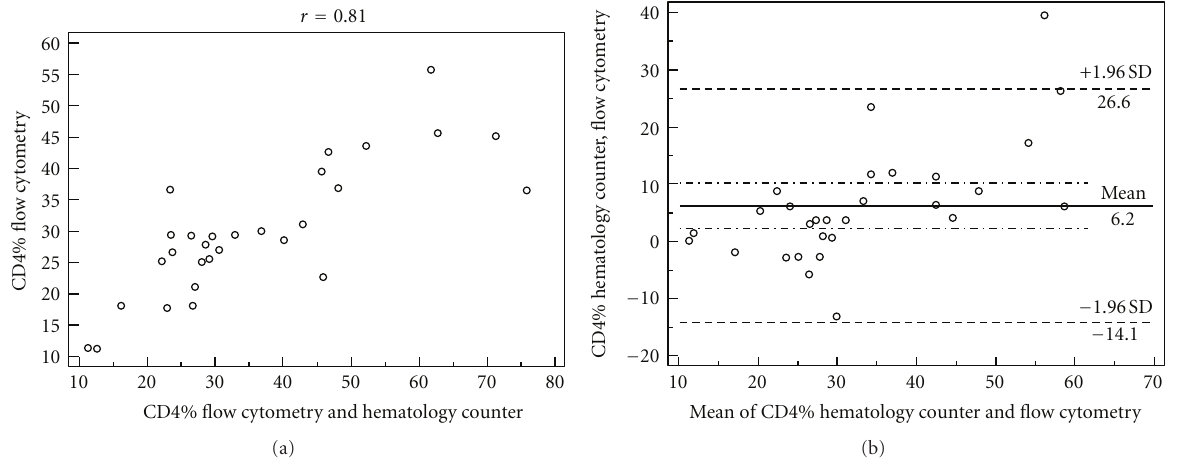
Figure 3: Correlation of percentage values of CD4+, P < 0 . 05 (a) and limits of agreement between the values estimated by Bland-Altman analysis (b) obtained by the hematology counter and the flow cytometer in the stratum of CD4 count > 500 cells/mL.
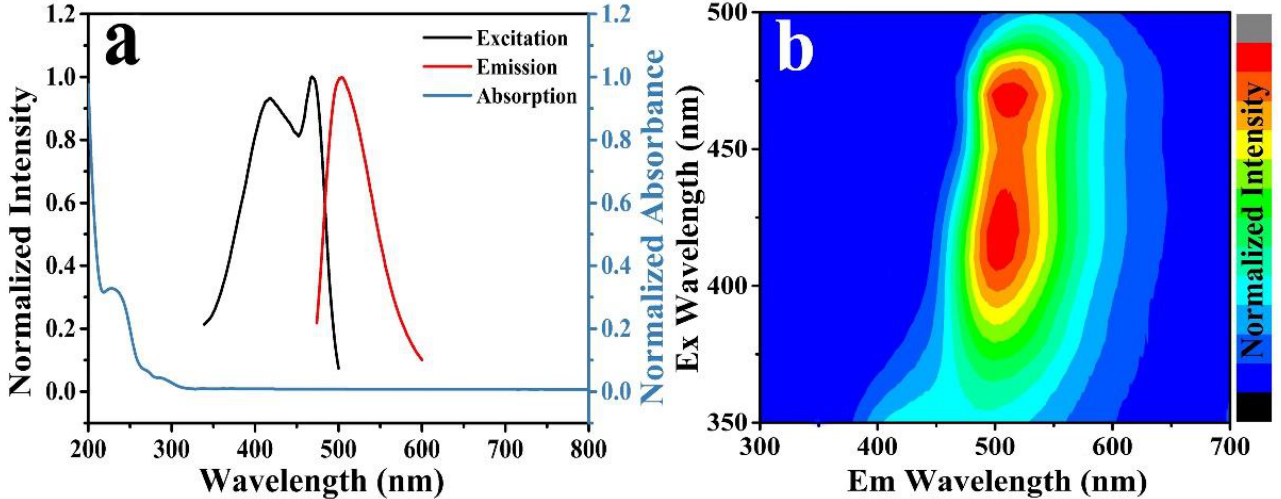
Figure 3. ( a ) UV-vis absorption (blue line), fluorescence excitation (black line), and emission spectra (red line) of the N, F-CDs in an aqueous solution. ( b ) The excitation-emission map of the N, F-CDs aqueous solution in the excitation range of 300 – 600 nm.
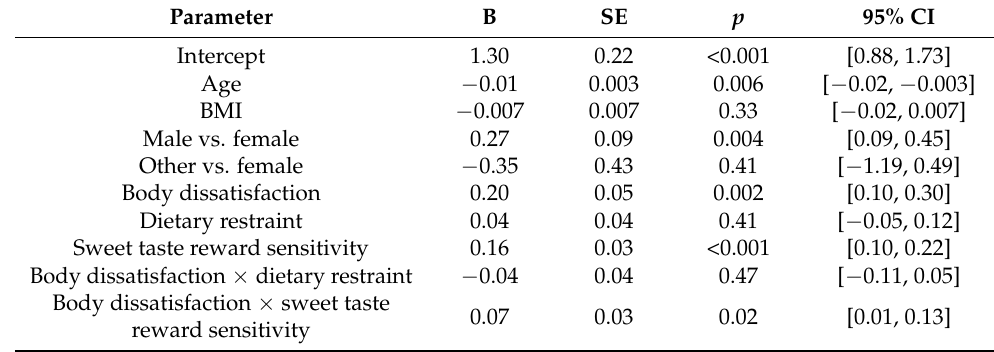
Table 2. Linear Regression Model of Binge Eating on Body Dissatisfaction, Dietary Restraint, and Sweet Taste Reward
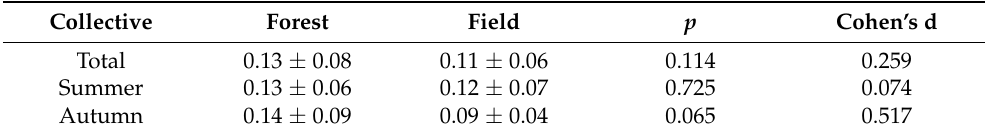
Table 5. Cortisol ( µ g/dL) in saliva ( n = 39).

▶ **About this exercise**
Nothing but a number should be given: the count of lines in the material where the string "Figure" occurs.

▶ **Solved problem**
2